Certains, comme de Kat, ont transformé leur jardin en une sorte d’Éden pour subvenir aux besoins de leur propre foyer. D’autres habitants plantent simplement quelques pommiers ou sous-traitent en possédant des parcelles de terrain sur place qui sont entretenues par des agriculteurs professionnels.
D’autres, comme Jalil Bekkour, ont pu en tirer parti. « Je n’avais jamais eu l’expérience de jardiner mes propres aliments ou quoi que ce soit de ce genre », dit-il. Mais il a appris à jardiner tout seul et il y a trois ans, il a ouvert son propre restaurant, Atelier Feddan, où 80 % des aliments proviennent directement d’Oosterwold.

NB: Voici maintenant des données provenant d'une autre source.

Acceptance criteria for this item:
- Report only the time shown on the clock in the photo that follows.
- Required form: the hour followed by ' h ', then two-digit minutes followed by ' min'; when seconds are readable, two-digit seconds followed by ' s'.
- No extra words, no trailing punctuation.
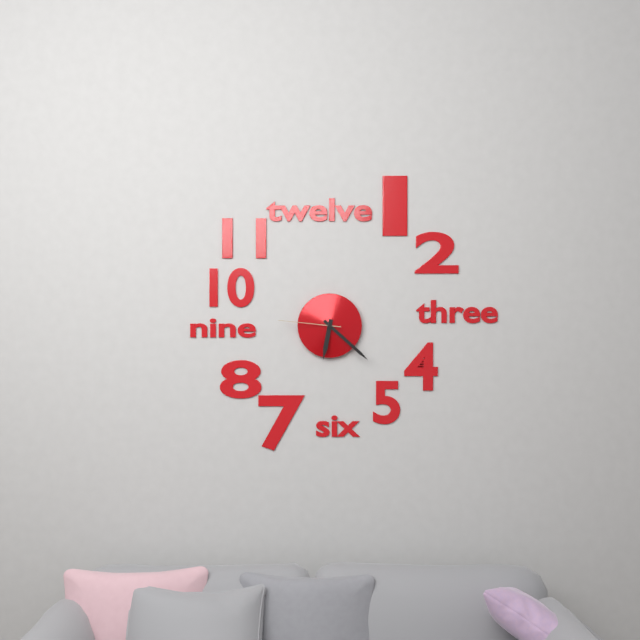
6 h 22 min 46 s
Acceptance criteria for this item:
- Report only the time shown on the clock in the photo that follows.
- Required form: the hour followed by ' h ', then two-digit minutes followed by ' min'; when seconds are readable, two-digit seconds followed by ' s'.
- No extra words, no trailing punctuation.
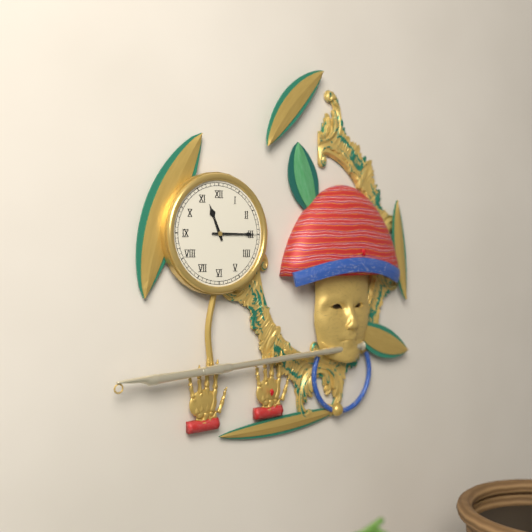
11 h 15 min
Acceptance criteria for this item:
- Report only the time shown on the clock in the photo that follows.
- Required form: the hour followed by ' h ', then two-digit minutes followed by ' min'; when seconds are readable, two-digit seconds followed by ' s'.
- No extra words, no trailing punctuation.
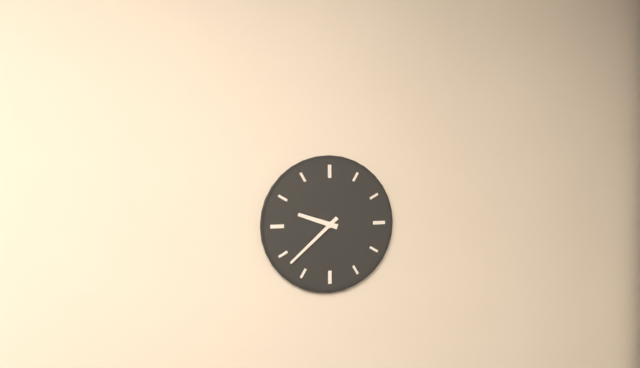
9 h 38 min
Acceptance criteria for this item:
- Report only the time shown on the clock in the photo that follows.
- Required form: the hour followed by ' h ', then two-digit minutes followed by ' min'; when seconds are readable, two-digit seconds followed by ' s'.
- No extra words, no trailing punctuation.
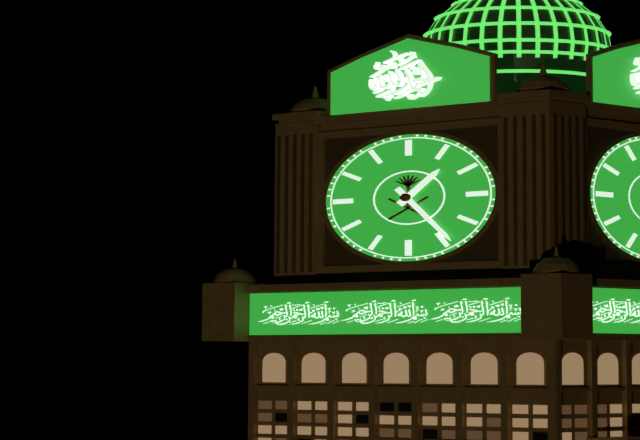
1 h 24 min
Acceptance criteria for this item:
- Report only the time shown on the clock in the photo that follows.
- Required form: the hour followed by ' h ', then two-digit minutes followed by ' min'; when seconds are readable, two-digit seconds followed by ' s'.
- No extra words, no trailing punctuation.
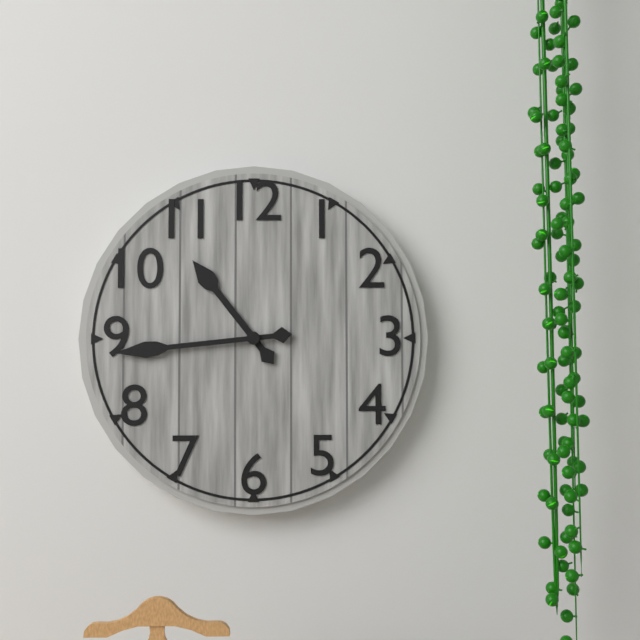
10 h 44 min
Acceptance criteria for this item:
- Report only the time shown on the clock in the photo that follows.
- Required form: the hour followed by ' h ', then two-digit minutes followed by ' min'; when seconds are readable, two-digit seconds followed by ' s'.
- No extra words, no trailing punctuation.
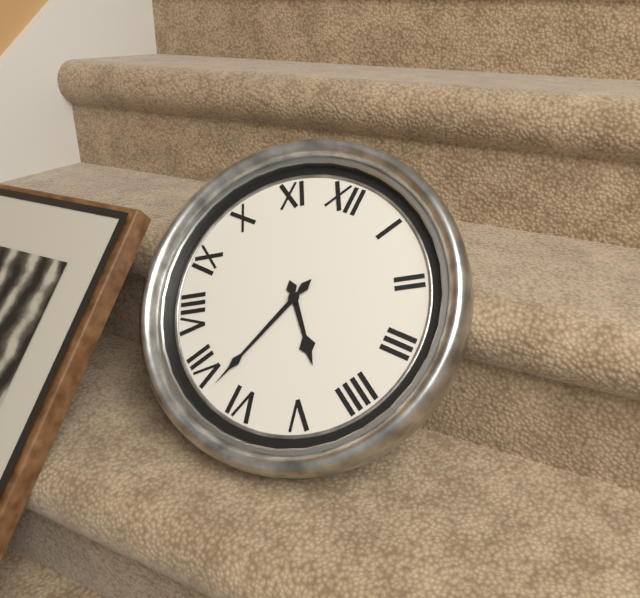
4 h 33 min
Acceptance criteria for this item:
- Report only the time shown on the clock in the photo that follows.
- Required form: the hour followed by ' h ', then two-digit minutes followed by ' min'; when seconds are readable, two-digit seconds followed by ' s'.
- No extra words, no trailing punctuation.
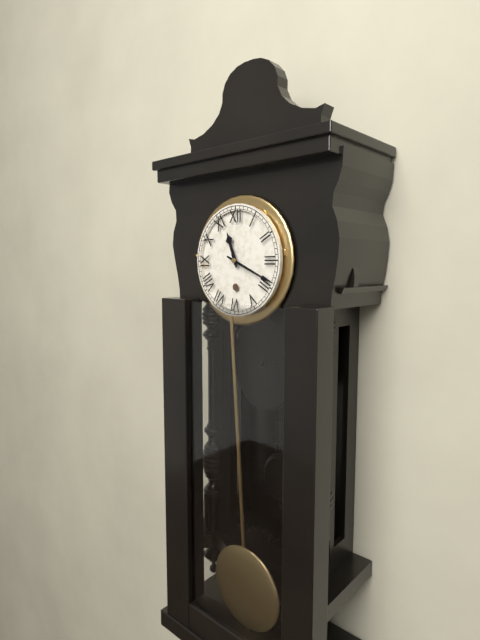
11 h 19 min
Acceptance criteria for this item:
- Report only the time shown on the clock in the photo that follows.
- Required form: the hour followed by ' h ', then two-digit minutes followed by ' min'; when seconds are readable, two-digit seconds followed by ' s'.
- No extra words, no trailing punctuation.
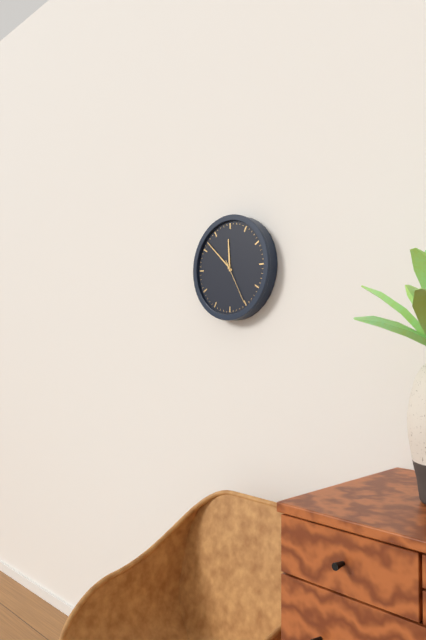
11 h 52 min
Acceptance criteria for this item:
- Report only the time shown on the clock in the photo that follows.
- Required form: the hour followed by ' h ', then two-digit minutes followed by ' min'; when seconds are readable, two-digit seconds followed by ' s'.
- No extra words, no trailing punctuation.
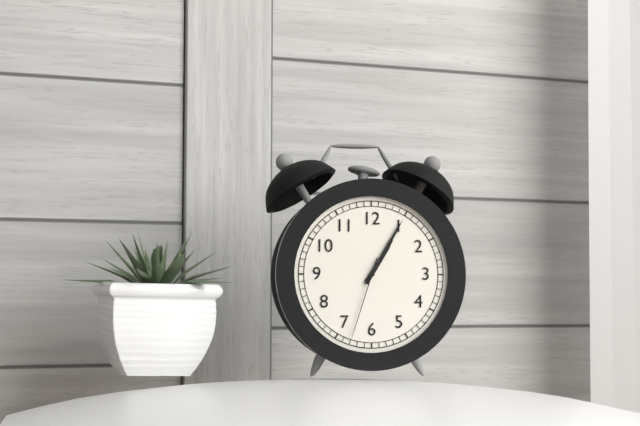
1 h 05 min 33 s
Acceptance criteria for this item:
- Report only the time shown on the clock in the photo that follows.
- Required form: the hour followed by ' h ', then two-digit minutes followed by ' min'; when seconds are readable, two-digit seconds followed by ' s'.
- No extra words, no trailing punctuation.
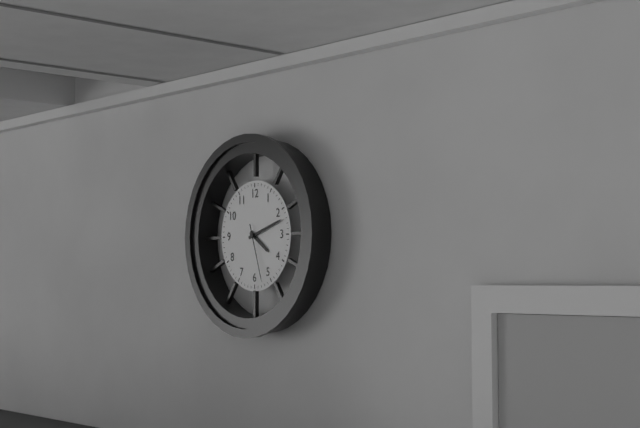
4 h 12 min 27 s
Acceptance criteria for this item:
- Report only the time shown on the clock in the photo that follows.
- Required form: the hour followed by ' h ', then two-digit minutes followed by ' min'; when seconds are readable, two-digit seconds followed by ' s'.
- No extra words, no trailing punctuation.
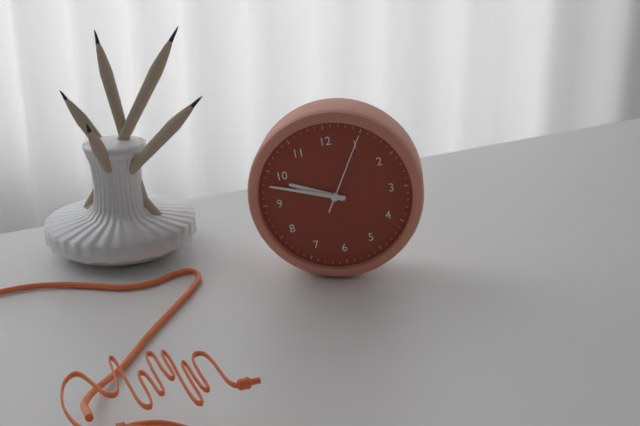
9 h 48 min 05 s
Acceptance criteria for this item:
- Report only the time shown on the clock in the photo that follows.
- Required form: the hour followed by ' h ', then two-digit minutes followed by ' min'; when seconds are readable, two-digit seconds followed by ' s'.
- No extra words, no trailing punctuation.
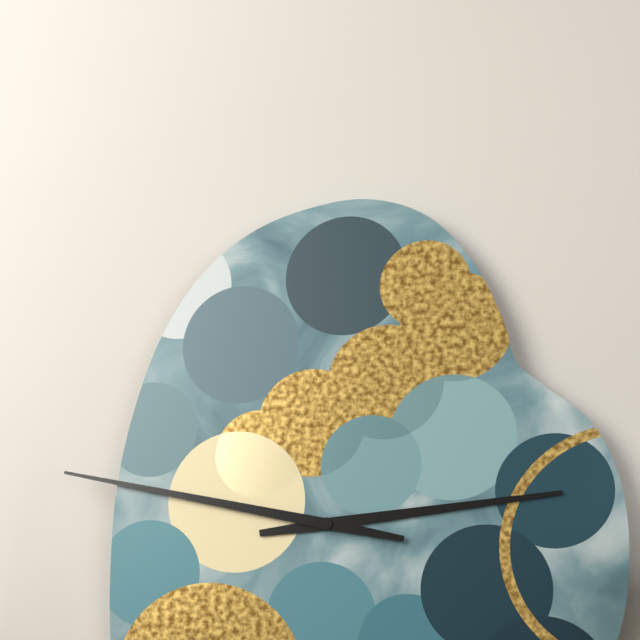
2 h 47 min
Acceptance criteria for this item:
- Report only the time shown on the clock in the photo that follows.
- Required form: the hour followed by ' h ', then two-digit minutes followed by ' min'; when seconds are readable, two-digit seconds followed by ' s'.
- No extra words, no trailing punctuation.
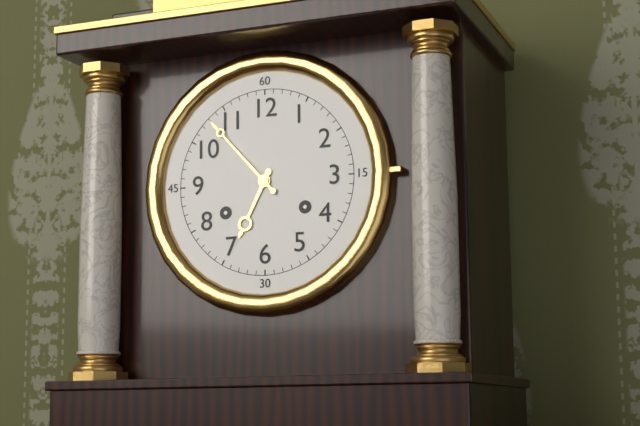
6 h 53 min
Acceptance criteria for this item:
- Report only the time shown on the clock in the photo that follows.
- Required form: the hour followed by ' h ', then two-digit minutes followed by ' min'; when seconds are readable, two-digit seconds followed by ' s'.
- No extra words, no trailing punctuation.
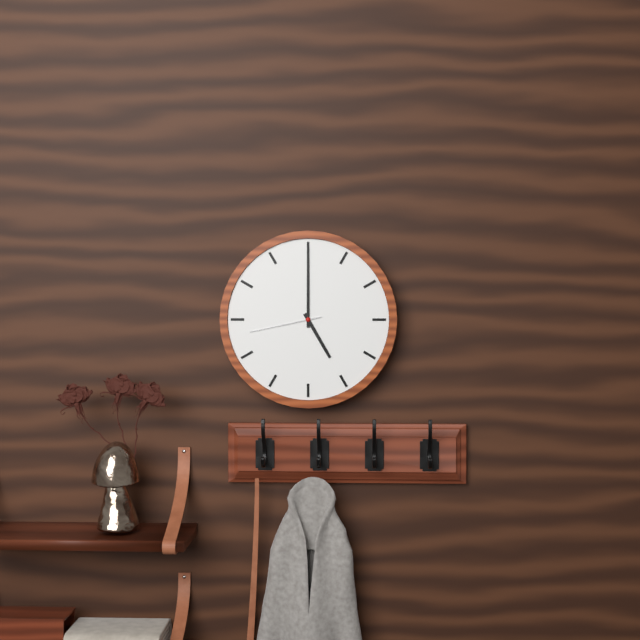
5 h 00 min 43 s
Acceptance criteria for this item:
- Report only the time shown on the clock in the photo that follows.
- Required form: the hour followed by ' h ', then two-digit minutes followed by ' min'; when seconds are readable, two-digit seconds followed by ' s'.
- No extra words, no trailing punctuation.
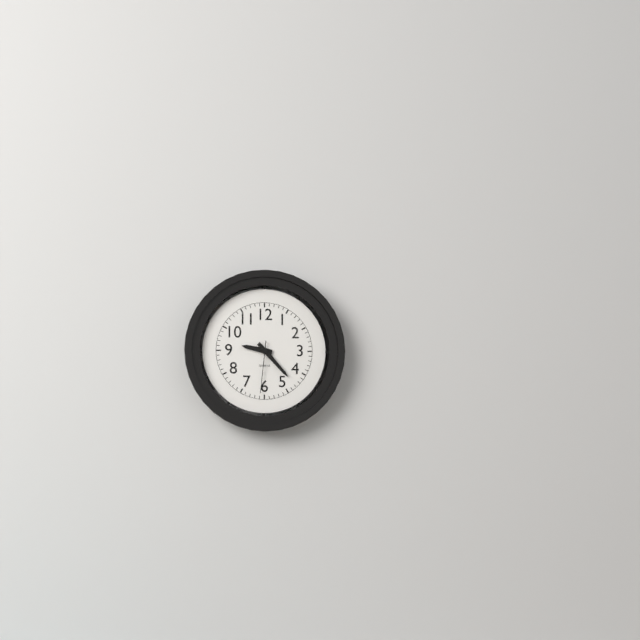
9 h 23 min 31 s
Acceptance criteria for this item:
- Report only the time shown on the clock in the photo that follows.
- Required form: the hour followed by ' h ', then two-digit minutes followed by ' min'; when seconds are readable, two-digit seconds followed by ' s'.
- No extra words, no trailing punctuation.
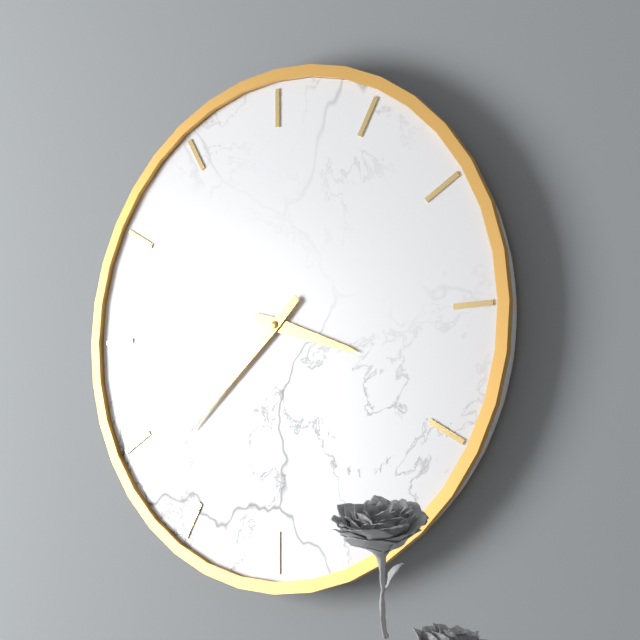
3 h 38 min
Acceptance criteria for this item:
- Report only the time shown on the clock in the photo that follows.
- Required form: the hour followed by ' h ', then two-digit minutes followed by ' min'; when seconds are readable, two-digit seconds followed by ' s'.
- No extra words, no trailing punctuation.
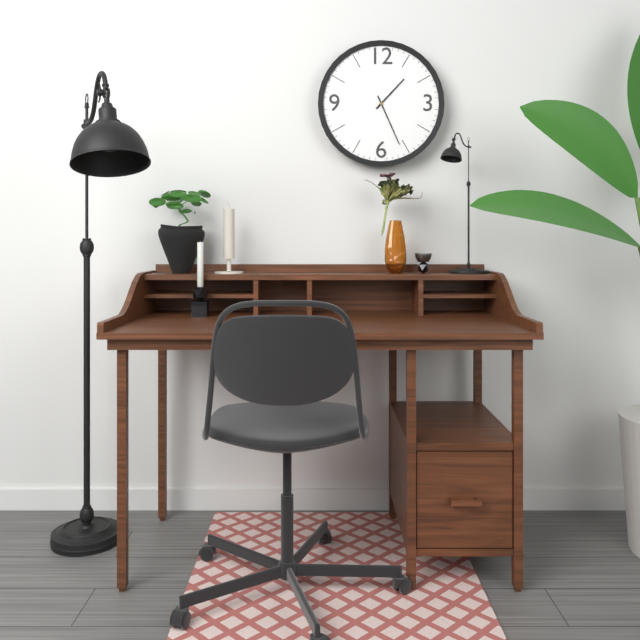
1 h 26 min
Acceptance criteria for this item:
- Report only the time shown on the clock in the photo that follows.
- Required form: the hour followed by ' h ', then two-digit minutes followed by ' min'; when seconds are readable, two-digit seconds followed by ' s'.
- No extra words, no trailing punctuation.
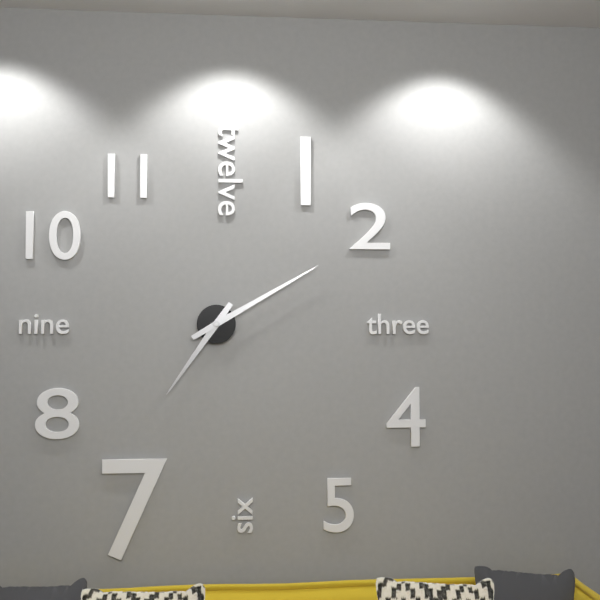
7 h 10 min
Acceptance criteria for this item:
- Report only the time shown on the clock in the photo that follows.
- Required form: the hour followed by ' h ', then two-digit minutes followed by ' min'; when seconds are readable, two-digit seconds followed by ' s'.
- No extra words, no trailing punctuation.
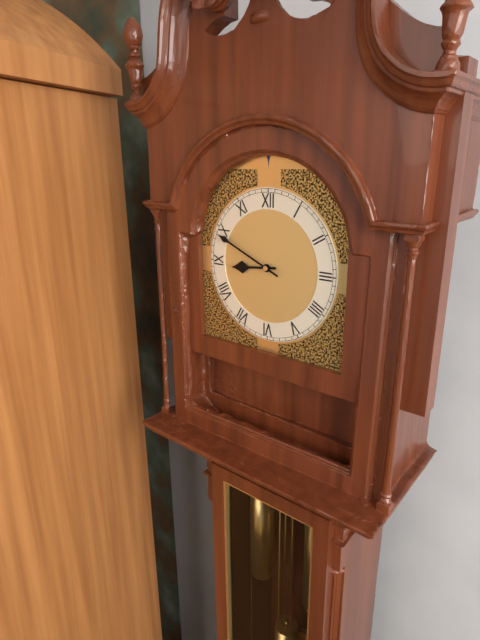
8 h 49 min
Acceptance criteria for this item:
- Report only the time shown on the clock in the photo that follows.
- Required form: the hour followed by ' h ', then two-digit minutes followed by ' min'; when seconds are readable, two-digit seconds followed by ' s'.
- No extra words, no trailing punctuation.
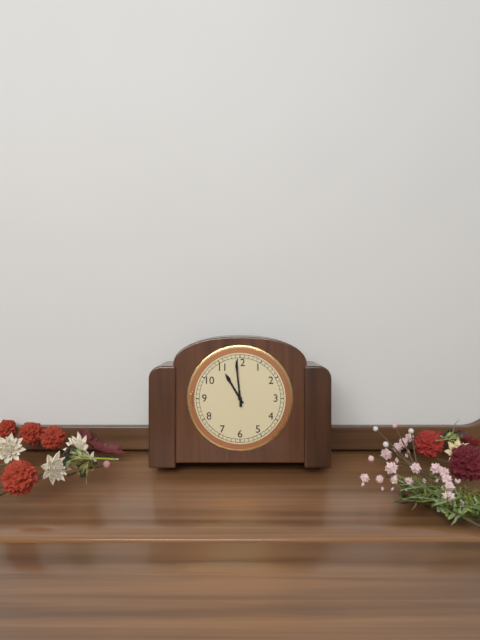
10 h 59 min
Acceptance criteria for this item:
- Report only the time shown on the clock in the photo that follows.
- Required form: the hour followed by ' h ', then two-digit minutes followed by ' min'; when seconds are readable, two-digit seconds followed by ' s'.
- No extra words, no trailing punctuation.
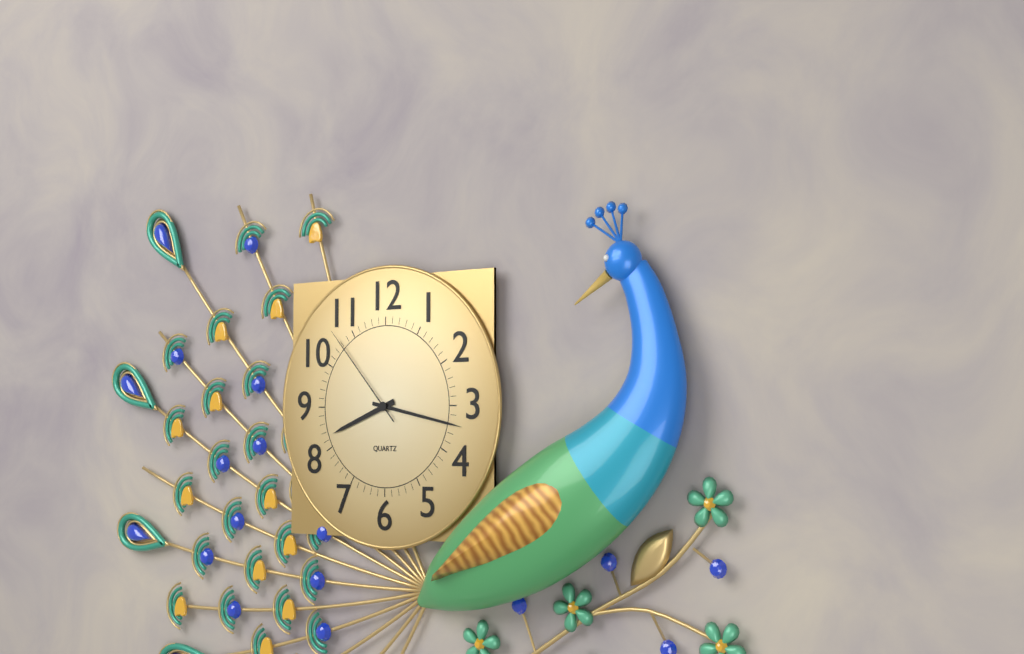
8 h 17 min 53 s
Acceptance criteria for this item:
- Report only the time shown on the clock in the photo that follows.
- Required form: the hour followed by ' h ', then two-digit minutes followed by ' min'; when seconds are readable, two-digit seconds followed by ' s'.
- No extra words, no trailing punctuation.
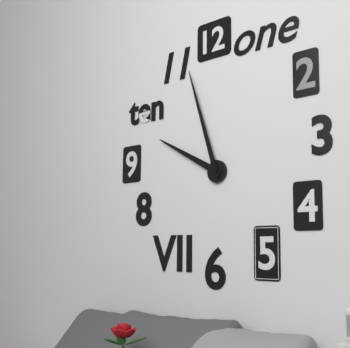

Son nouvel enthousiasme pour le jardinage et l’agriculture est palpable : il considère son jardin comme une sorte de « laboratoire de terrain » pour l’aider à développer des produits pour le restaurant.
Le temps est une contrainte, car perfectionner un terrain demande un soin particulier. « On échoue et on réessaye », explique Bekkour.
Les habitants s’inquiètent également du manque de véritables directives sur la manière de réussir son terrain. « Dans la planification, on a fait preuve d’un peu de laisser-faire », explique Jansma. « Mais si l’on veut développer un tel nouveau quartier de manière aussi innovante et à une telle échelle, il faut partager les responsabilités. »
Un nouveau centre appelé Food Hub a maintenant ouvert ses portes, consacré à la collecte et à la transformation des aliments ainsi qu’au partage des connaissances. Le centre est géré par la commune d’Almere ainsi que par la coopérative alimentaire d’Oosterwold. Yolanda Sikking, responsable de la participation pour Oosterwold, espère que cela incitera les habitants à prendre davantage d’initiatives.
« Certaines personnes le font très bien, mais d’autres non », dit-elle. « Nous avons décidé que nous devions stimuler davantage. »
L’objectif final est de fournir 10 % de la nourriture d’Almere, un objectif que beaucoup considèrent comme ambitieux mais qui pourrait être réalisable à terme.